Exercise =>
Reproduce verbatim the part of the passage on the a cube b cube formula that opens with the words containing "In this article, we" and closes with "the given question.".

Source passage =>
◆ ◆ ◆
## Introduction

As we all know, maths contains formulas we need to learn for some of our chapters. The A cube B cube formula is one of the most common formulas of maths which is used in almost all chapters for basic solving and simplifying some equations. This comes under basic mathematics and needs to understand well.

In this article, we will understand the concept of a cube b cube formula, its expansion, the proof of this formula, and its types which are a cube plus b cube and a cube minus b cube.

## The A Cube B Cube Formula

The a cube b cube formula is defined as the sum or difference of cube of a and cube of b which are variables. These variables are used to easily put the values of variables and solve the given question.
◆ ◆ ◆
Given entries =>
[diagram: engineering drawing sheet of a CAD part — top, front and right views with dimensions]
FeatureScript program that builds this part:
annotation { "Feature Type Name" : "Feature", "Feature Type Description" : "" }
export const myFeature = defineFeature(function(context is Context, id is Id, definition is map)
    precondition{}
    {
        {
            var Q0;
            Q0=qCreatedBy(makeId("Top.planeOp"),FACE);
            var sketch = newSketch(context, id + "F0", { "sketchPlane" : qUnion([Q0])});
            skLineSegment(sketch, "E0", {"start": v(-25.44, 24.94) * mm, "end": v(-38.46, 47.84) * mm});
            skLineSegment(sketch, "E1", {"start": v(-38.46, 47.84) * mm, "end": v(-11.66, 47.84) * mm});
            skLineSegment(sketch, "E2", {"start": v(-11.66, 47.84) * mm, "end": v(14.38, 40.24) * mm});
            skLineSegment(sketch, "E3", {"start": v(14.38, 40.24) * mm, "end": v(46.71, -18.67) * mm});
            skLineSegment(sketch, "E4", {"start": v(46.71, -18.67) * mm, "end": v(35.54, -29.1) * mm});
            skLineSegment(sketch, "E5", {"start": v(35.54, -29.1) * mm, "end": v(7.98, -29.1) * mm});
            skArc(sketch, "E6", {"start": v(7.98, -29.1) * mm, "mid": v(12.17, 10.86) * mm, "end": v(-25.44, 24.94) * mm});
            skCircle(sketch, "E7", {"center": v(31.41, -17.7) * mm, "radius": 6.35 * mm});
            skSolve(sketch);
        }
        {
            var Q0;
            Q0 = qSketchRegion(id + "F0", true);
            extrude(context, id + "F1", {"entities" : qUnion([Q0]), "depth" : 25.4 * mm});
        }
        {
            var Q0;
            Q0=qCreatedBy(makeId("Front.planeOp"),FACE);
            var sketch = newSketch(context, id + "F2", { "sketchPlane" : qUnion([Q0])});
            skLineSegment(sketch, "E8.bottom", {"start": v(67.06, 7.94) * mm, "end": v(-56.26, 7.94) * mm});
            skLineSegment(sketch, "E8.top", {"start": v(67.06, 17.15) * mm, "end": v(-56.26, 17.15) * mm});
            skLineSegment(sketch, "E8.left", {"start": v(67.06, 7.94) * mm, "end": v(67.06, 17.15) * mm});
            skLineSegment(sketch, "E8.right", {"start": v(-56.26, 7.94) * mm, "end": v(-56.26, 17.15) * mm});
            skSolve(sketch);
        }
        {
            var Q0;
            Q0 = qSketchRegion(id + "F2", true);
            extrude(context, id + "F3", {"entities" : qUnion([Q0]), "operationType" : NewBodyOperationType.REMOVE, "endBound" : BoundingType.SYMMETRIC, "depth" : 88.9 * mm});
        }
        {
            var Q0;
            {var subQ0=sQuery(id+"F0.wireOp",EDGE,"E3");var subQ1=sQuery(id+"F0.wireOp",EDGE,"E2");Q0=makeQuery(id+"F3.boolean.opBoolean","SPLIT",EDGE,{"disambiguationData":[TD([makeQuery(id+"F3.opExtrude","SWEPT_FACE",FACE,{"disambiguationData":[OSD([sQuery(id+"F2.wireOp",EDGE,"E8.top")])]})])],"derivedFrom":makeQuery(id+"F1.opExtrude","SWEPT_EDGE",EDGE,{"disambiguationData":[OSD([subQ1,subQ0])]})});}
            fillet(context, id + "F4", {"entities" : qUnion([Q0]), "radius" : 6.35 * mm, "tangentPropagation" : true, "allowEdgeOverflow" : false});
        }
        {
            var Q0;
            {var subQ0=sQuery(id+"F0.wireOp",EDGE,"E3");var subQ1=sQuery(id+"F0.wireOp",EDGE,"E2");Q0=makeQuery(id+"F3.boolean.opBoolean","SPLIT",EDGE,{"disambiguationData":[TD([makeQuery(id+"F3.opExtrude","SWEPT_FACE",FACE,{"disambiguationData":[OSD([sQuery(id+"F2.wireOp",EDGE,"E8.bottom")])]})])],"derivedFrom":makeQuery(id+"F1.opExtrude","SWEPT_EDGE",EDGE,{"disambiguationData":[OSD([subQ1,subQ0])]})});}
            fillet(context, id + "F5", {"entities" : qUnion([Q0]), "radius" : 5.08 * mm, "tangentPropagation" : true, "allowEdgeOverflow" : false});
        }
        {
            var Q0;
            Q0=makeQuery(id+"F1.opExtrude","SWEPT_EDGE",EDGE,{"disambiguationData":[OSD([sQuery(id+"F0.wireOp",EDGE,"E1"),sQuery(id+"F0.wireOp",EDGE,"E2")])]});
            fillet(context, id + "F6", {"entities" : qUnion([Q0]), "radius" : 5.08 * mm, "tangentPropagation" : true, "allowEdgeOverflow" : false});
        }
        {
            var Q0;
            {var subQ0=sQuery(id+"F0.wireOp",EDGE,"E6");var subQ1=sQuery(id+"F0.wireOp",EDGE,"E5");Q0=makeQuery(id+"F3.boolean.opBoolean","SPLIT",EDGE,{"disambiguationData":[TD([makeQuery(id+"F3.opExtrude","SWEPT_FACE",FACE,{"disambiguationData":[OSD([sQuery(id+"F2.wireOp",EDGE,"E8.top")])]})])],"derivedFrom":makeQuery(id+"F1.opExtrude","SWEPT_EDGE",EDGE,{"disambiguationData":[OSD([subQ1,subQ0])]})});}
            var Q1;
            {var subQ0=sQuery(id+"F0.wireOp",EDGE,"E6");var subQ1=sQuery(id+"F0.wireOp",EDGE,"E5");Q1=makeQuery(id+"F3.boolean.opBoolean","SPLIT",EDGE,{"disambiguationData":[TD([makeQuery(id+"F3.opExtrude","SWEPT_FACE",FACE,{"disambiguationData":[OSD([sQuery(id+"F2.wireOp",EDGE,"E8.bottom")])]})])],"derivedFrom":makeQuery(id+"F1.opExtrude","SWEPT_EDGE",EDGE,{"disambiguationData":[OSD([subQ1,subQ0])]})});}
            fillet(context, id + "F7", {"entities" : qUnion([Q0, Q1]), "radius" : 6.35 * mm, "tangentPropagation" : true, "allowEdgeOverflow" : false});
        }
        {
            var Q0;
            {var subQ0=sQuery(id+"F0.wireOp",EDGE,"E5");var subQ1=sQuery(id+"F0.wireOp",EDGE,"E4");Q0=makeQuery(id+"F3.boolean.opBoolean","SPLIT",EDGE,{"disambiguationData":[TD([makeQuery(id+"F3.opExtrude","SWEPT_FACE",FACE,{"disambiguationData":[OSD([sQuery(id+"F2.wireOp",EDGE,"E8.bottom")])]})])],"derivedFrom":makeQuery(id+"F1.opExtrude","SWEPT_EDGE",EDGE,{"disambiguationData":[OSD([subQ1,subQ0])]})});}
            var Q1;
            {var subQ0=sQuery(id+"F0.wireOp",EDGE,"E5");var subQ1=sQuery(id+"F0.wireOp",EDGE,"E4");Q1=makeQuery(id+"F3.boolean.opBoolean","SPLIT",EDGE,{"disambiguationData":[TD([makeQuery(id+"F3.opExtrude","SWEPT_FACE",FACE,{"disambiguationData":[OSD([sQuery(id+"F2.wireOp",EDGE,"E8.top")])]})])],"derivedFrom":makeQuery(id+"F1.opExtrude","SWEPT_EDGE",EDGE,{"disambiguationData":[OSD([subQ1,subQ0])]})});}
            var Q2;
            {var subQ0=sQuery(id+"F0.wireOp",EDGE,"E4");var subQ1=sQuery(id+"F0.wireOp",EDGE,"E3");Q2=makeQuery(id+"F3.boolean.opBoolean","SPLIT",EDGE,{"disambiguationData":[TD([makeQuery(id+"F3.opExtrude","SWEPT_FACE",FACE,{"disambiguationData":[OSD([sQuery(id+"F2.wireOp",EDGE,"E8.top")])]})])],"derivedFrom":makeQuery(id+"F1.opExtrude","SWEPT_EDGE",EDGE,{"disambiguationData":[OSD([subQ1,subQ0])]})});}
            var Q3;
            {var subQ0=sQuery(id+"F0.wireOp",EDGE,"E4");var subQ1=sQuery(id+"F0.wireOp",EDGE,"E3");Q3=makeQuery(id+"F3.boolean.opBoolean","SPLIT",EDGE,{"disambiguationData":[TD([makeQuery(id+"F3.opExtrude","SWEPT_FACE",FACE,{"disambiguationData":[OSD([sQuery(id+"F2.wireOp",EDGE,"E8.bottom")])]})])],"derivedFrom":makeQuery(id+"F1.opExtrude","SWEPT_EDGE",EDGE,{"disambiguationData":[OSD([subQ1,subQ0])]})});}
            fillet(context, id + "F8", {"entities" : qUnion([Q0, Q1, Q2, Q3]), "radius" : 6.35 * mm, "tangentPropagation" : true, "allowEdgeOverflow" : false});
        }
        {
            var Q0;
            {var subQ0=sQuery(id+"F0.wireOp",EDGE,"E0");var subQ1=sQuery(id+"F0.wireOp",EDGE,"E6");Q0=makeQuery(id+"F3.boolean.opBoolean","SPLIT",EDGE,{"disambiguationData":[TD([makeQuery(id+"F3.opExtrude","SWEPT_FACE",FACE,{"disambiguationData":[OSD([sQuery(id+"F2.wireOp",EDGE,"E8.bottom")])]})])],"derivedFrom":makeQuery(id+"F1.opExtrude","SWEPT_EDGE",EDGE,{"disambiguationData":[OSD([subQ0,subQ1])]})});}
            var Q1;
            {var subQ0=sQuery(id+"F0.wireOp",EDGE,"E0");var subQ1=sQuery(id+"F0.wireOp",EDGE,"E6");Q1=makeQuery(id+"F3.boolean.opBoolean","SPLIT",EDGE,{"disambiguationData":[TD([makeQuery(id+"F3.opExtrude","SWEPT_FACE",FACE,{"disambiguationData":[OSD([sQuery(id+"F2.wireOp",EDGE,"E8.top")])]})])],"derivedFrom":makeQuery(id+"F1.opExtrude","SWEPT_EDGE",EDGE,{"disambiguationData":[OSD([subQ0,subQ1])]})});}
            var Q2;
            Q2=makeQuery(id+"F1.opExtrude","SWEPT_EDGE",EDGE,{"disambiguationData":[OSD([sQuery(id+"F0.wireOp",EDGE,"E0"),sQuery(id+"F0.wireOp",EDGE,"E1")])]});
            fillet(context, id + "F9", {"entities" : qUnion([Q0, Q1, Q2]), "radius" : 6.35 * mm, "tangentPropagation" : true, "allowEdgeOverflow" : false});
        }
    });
◆ ◆ ◆
Result below =>
In this article, we will understand the concept of a cube b cube formula, its expansion, the proof of this formula, and its types which are a cube plus b cube and a cube minus b cube.

## The A Cube B Cube Formula

The a cube b cube formula is defined as the sum or difference of cube of a and cube of b which are variables. These variables are used to easily put the values of variables and solve the given question.